A Sigmund Freud le atribuyen la frase de que el alcohol es la vía directa del inconsciente, una amiga muy querida decía que cuando el alcohol entra, la verdad sale. Ya sabemos que tu preocupación por tu estado de salud está bastante cercana a la hipocondría y que, a base de extrasístoles, has disminuido ostensiblemente el deleite por la libación de licores, incluso, los de alta gama. Sin embargo, y te hago pública la confesión, siempre me ha encantado verte ebrio. Te sale toda la nobleza, la bondad, abrazas a la gente, estás sonriente todo el tiempo, te vuelves una versión a pantalla completa de un osito del cariño. A este mundo le falta mucha ternura, le falta la sencillez del alma, le falta más humildad que a Warren Sánchez, y tú, a pesar de muchas cosas que nos pasan, haciéndole los honores al poema de Fayad Hamis, te atreves a querer y a expresarlo.
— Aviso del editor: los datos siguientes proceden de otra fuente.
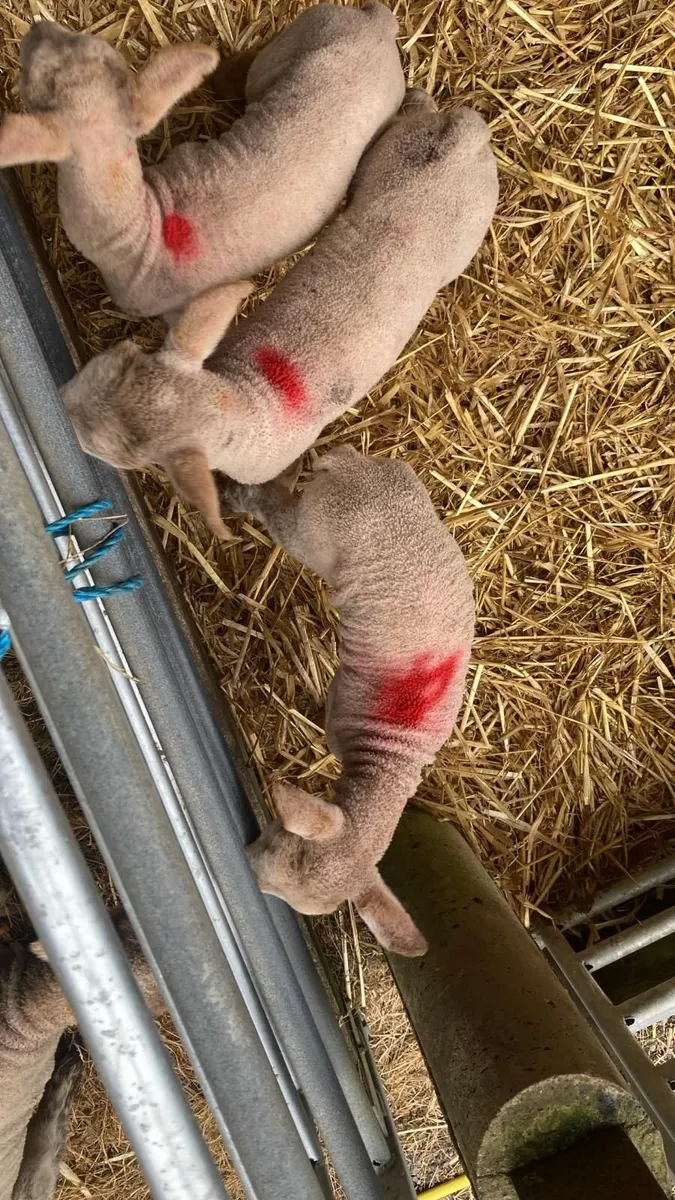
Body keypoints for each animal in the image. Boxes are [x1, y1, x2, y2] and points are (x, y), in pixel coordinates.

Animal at [61, 96, 499, 539]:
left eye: (119, 452)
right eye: (123, 355)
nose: (63, 400)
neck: (246, 398)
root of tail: (462, 138)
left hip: (469, 229)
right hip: (391, 152)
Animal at [216, 445, 476, 957]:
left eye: (274, 842)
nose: (242, 863)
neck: (390, 761)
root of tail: (352, 468)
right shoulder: (339, 718)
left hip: (393, 482)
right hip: (316, 531)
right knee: (278, 513)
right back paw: (242, 493)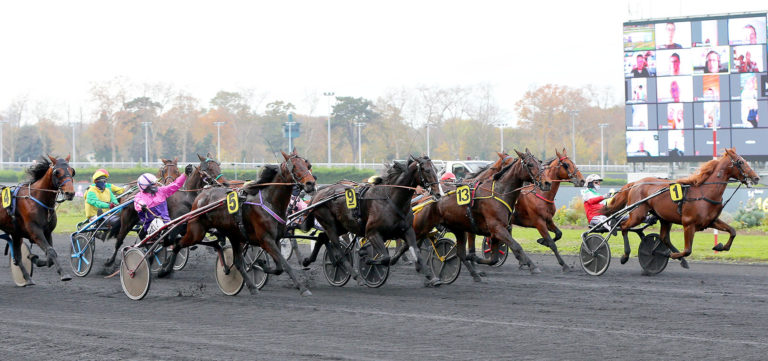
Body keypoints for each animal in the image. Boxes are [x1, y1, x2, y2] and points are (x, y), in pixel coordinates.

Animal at [0, 155, 76, 284]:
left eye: (72, 171)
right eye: (57, 172)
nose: (69, 193)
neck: (38, 199)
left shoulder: (47, 232)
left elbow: (50, 255)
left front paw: (34, 259)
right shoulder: (35, 231)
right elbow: (51, 251)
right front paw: (64, 274)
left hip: (15, 234)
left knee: (17, 258)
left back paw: (28, 279)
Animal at [164, 150, 316, 294]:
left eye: (307, 165)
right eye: (294, 166)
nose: (311, 183)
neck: (269, 201)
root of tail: (201, 195)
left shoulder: (276, 239)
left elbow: (279, 267)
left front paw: (261, 265)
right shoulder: (266, 239)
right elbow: (286, 265)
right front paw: (303, 288)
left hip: (234, 235)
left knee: (236, 262)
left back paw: (251, 287)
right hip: (196, 232)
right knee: (177, 244)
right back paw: (164, 270)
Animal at [302, 156, 444, 286]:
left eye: (436, 170)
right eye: (426, 170)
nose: (438, 194)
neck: (391, 200)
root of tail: (319, 194)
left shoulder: (408, 231)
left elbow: (417, 253)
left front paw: (431, 276)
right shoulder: (372, 233)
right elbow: (385, 258)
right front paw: (366, 258)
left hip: (341, 226)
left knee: (322, 237)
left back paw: (308, 260)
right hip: (330, 224)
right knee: (338, 250)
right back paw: (355, 276)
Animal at [414, 149, 552, 282]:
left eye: (540, 162)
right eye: (530, 164)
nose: (547, 183)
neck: (498, 192)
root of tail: (428, 195)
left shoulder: (495, 232)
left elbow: (493, 259)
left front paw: (475, 259)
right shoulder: (497, 228)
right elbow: (516, 246)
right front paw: (533, 267)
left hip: (453, 228)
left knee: (455, 252)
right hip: (424, 224)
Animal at [604, 147, 760, 262]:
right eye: (740, 162)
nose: (756, 178)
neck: (705, 192)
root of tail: (636, 183)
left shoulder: (711, 221)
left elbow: (732, 231)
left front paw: (721, 246)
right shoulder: (688, 224)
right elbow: (687, 250)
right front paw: (670, 255)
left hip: (664, 218)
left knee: (664, 237)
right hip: (638, 214)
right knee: (623, 226)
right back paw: (625, 255)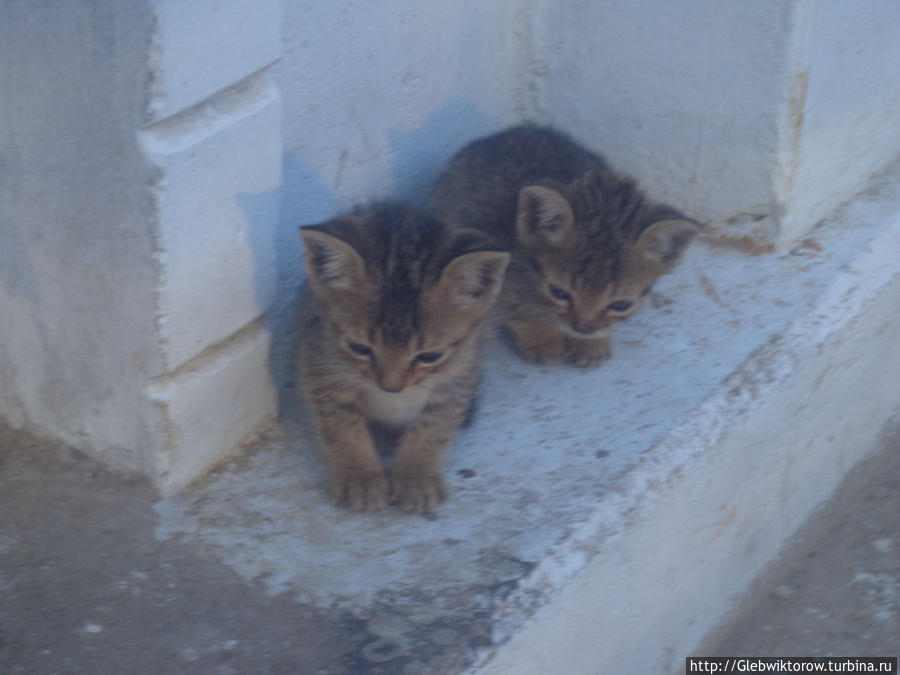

A tus 60 has honrado tu lugar de nacimiento con creces, has consolado muchas almas, de muchas y diversas maneras. Yo quiero hablar de ese amparo que siento con tu amistad, del sosiego de sentarnos en la sala de una casa, en la entrada del garage de Migdalia, o en el lugar donde la providencia te ubique, de escucharte conversar, de aprender de ti, de saber que estás ahí, que no te irás.
Como siempre te digo, le pusiste la banda sonora a mi tembitud y a seguirte los pasos ya me he habituado. ¿A quién mejor? Así que ahora que vamos entrando en el último tercio de juego, y aunque todavía tenemos para lanzar unos cuantos innings, quiero que sepas que en esa tercera edad y en el más allá voy a estar a tu lado, como tú y tus canciones lo han estado todo este tiempo conmigo.